4ª – Continua se a escrever o que cada um quer que se oiça dele, tanto ontem, quanto hoje, eu penso que nada mudou como se diz e se pensa, mudou sim é o tipo de música que se propagou. O Rap alternativo perdeu espaço motivado por esse tal “Veto” por causa dos nomes sonantes do Rap aliados as manifestações e dai que hoje quase só se ouve o Rap do “Fictícismo”. Também penso que exageramos pedindo coisas a quem tem muito pouca experiência de vida. Nem todos são CFKappa, pra escrever maravilhosamente bem e convencer um adulto, até porque há ainda adultos nessa condição de péssimos Rappers. O problema esta mais pautado na autenticidade dos Artistas. O que o Kool Klever escrevia ontem, ainda é o que ele escreve hoje, só que hoje ele relata o hoje. O Phathar Mak, o Yannick Afroman etc.
5ª – O Rap esta bom e recomenda – se sim senhores. Só temos é que saber o que queremos ouvir. Já disse o Nga, que se não queres ouvir falar da rua, não ouves Nga. Diz o Reptile que se não gostas do meu som, é só não pôr Play.

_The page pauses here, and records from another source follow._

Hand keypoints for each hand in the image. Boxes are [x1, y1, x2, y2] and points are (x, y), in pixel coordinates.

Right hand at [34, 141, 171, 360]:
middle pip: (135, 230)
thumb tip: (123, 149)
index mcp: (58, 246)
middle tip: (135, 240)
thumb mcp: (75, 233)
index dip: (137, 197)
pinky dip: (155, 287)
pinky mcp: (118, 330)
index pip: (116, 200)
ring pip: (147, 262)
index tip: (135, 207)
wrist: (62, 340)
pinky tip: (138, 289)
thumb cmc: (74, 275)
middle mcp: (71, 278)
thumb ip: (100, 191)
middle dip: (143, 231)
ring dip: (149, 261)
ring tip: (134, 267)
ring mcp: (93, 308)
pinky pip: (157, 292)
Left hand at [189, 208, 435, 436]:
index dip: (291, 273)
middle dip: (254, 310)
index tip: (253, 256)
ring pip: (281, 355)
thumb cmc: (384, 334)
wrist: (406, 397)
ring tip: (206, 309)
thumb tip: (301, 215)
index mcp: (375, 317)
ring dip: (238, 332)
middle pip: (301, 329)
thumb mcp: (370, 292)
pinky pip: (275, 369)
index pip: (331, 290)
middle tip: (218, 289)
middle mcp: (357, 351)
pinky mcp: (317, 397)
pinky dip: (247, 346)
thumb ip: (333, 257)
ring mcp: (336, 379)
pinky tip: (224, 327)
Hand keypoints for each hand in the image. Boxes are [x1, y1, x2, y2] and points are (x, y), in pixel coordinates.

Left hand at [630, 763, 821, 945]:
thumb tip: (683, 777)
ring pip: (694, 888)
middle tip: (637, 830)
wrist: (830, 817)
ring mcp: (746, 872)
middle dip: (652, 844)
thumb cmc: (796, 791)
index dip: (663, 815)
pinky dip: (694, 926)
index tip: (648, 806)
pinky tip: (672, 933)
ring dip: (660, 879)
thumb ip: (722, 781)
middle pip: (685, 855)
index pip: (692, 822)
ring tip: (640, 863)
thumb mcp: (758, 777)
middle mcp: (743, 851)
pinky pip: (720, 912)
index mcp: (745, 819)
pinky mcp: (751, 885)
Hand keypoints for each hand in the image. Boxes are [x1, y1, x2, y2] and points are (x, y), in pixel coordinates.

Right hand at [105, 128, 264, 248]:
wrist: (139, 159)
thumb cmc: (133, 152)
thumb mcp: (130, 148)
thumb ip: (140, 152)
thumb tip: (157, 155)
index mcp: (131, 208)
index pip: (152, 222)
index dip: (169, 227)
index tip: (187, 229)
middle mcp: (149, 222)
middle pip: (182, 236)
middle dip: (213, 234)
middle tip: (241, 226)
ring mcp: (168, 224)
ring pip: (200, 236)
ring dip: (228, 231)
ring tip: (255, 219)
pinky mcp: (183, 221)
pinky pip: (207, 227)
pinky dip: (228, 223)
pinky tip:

Bem, gostaríamos que este inquérito fosse estendido a alguns rappers bem ouvidos nos dias de hoje, uma vez que está em analise a música feita actualmente, fizemos o convite a muitos artistas incluindo o Cfkappa, NGA e o Ready Neutro, infelizmente por alguma razão, as suas opiniões não chegaram a nós até ao momento em que clicamos “PUBLIQUE-SE”, no entanto, mais importante que uma conclusão deve ser a preocupação de debater-se essa questão despidos de quaisquer ideais e ideas pré-concebidas, o conceito de rap como música de intervenção social não cremos que esteja adulterado, baseada nesta visão o rap foi concebido para despertar a consciência de quem a escuta, logo se a mensagem for negativa não a como desassociar a música, mas é bem verdade também que nunca ninguém disse que fumar, beber e drogar-se é bom. Cabe a cada um de nós saber separar o certo do errado, o bom do mal e claro ter o ideal de que ser popular carrega uma responsabilidade social com os fãs.